İslam ve Hristiyan medeniyetlerinin önemli düşünürlerinin ele aldığı akıl-iman ilişkisi yüzyıllardır tartışılmaktadır. Akıl-İman ilişkisinde göze üç görüş çarpmaktadır. Bunlardan birincisi, “Bağdaşmazcılık” kavramının önemli temsilcilerinden Gazali ve Tertullianus’tur. İkinci görüş ise “Birlik Tezi” ile İbn-i Rüşt bulunmaktadır. “Tamamlayıcılık” görüşünün önemli temsilcileri ise İbn’i Sina ve Farabi gibi önemli filozoflardır.

Anahtar Kelimeler: Akıl, İman, Fideizm, Birlik Tezi, Tamamlayıcılık, Çifte Hakikat

İmam Gazali

Akıl-İman İlişkisi

Akıl-İman ilişkisi din var olduğu müddetçe sorulmuş bir felsefe temelli sorundur.
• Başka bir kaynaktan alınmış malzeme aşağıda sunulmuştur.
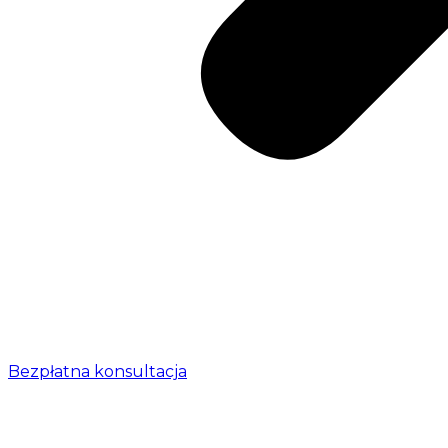
Bezpłatna konsultacja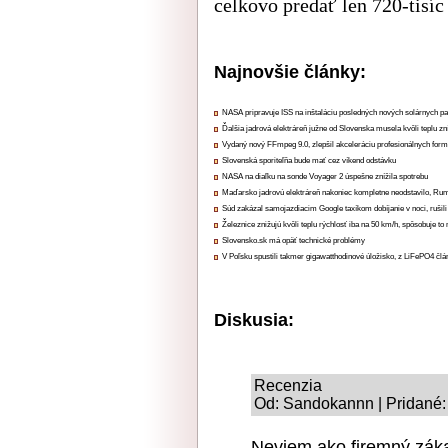
celkovo predať len 720-tisíc
Najnovšie články:
NASA pripravuje ISS na inštaláciu posledných nových solárnych p
Ďalšia jadrová elektráreň južne od Slovenska musela kvôli teplu zn
Vydaný nový FFmpeg 9.0, zlepšil akceleráciu profesionálnych form
Slovenská sporiteľňa bude mať cez víkend odstávku
NASA na diaľku na sonde Voyager 2 úspešne znížila spotrebu
Maďarsko jadrovú elektráreň nakoniec kompletne neodstavilo, Ru
Súd zakázal samojazdiacim Google taxíkom dobíjanie v noci, rušili
Železnice znižujú kvôli teplu rýchlosť iba na 50 km/h, spôsobuje t
Slovensko.sk má opäť technické problémy
V Poľsku spustili takmer gigawatthodinové úložisko, z LiFePO4 čl
Diskusia:
Recenzia
Od: Sandokannn | Pridané:
Neviem ako firemný záka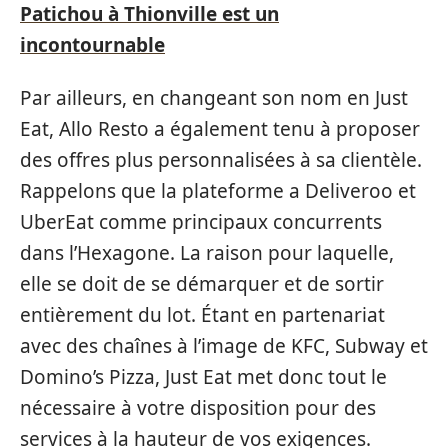
Patichou à Thionville est un
incontournable
Par ailleurs, en changeant son nom en Just
Eat, Allo Resto a également tenu à proposer
des offres plus personnalisées à sa clientèle.
Rappelons que la plateforme a Deliveroo et
UberEat comme principaux concurrents
dans l’Hexagone. La raison pour laquelle,
elle se doit de se démarquer et de sortir
entièrement du lot. Étant en partenariat
avec des chaînes à l’image de KFC, Subway et
Domino’s Pizza, Just Eat met donc tout le
nécessaire à votre disposition pour des
services à la hauteur de vos exigences.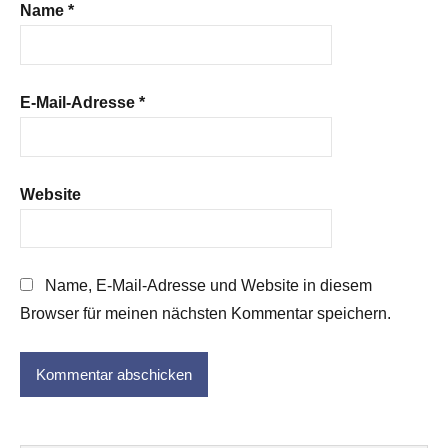
Name
*
E-Mail-Adresse
*
Website
Name, E-Mail-Adresse und Website in diesem
Browser für meinen nächsten Kommentar speichern.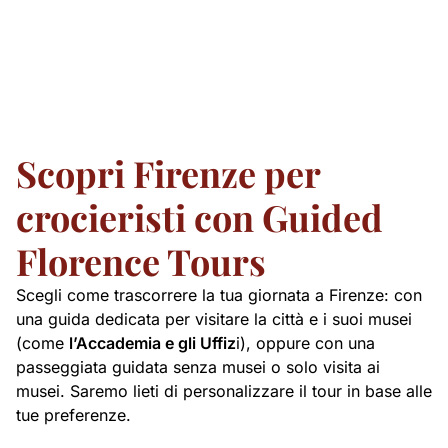
Scopri Firenze per
crocieristi con Guided
Florence Tours
Scegli come trascorrere la tua giornata a Firenze: con
una guida dedicata per visitare la città e i suoi musei
(come
l’Accademia e gli Uffiz
i), oppure con una
passeggiata guidata senza musei o solo visita ai
musei. Saremo lieti di personalizzare il tour in base alle
tue preferenze.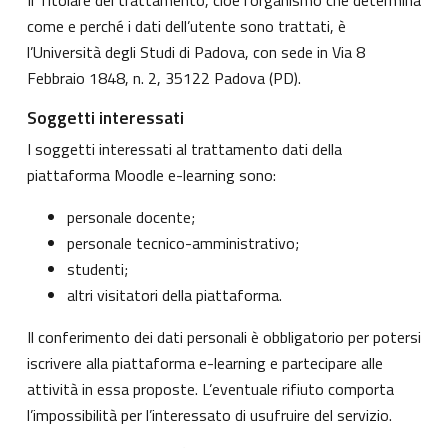
come e perché i dati dell’utente sono trattati, è
l’Università degli Studi di Padova, con sede in Via 8
Febbraio 1848, n. 2, 35122 Padova (PD).
Soggetti interessati
I soggetti interessati al trattamento dati della
piattaforma Moodle e-learning sono:
personale docente;
personale tecnico-amministrativo;
studenti;
altri visitatori della piattaforma.
Il conferimento dei dati personali è obbligatorio per potersi
iscrivere alla piattaforma e-learning e partecipare alle
attività in essa proposte. L’eventuale rifiuto comporta
l’impossibilità per l’interessato di usufruire del servizio.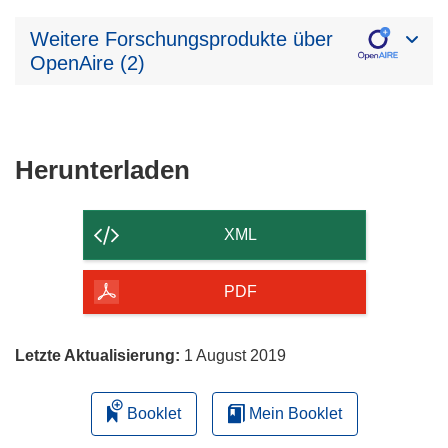
Weitere Forschungsprodukte über
OpenAire (2)
Den
Herunterladen
Inhalt
der
XML
Seite
herunterladen
PDF
Letzte Aktualisierung:
1 August 2019
Booklet
Mein Booklet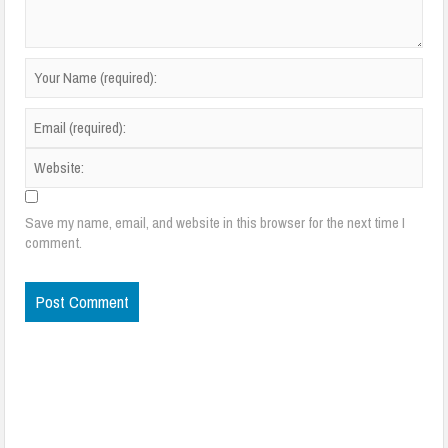
Save my name, email, and website in this browser for the next time I
comment.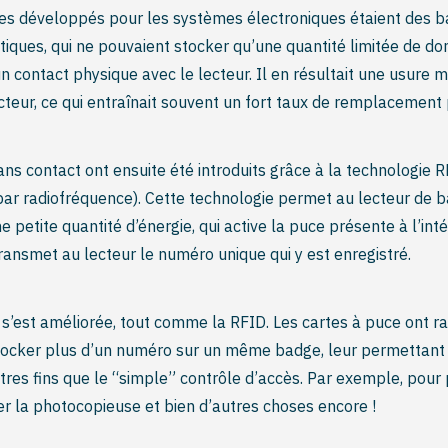
es développés pour les systèmes électroniques étaient des b
ques, qui ne pouvaient stocker qu’une quantité limitée de do
n contact physique avec le lecteur. Il en résultait une usure m
cteur, ce qui entraînait souvent un fort taux de remplacement 
ans contact ont ensuite été introduits grâce à la technologie 
n par radiofréquence). Cette technologie permet au lecteur de 
 petite quantité d’énergie, qui active la puce présente à l’int
 transmet au lecteur le numéro unique qui y est enregistré.
 s’est améliorée, tout comme la RFID. Les cartes à puce ont 
ocker plus d’un numéro sur un même badge, leur permettant a
utres fins que le “simple” contrôle d’accès. Par exemple, pour
ser la photocopieuse et bien d’autres choses encore !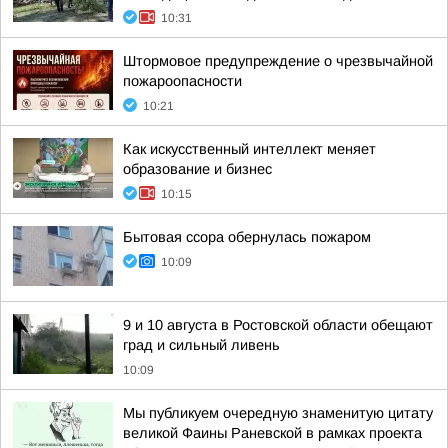
10:31
Штормовое предупреждение о чрезвычайной
пожароопасности
10:21
Как искусственный интеллект меняет
образование и бизнес
10:15
Бытовая ссора обернулась пожаром
10:09
9 и 10 августа в Ростовской области обещают
град и сильный ливень
10:09
Мы публикуем очередную знаменитую цитату
великой Фаины Раневской в рамках проекта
Akıl ile iman arasındaki ilişki söz konusu olduğunda üç ana fikir ortaya çıkar. Gazali’nin “akıl gözü” ile “gönül gözü” söylemi ile ayrı tuttuğu bağdaşmazcılık (fideizm) anlayışıdır. İkinci görüş birlik tezi; Bir hakikatin felsefede başka, teoloji anlayışında farklı bir biçimde ifade edilebileceğini söyler. Üçüncü bir görüş, aklın bildirdiklerinin iman ya da vahiy tarafından tamamlanmasını ifade eder. Tanımından anlaşılacağı üzere bu görüşe “tamamlayıcılık” denmektedir.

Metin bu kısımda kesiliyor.